"""

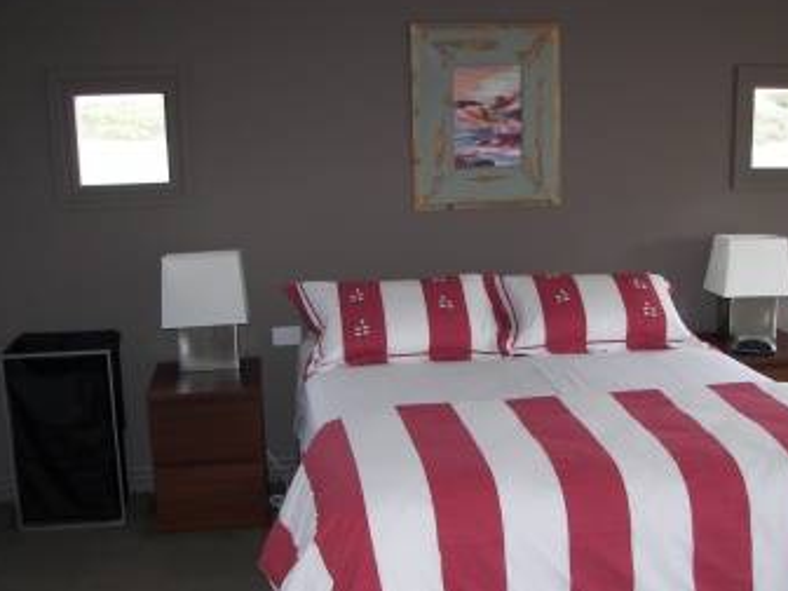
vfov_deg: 30.2
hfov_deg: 39.5
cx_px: 476
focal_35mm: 48
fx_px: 1093
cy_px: 364
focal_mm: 6
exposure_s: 1/30
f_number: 2.8
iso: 64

"""

* PROBLEM DETAILS
Give back all the data exactly, minus pictures.

* ANSWER FOR THE TASK
vfov_deg: 30.2
hfov_deg: 39.5
cx_px: 476
focal_35mm: 48
fx_px: 1093
cy_px: 364
focal_mm: 6
exposure_s: 1/30
f_number: 2.8
iso: 64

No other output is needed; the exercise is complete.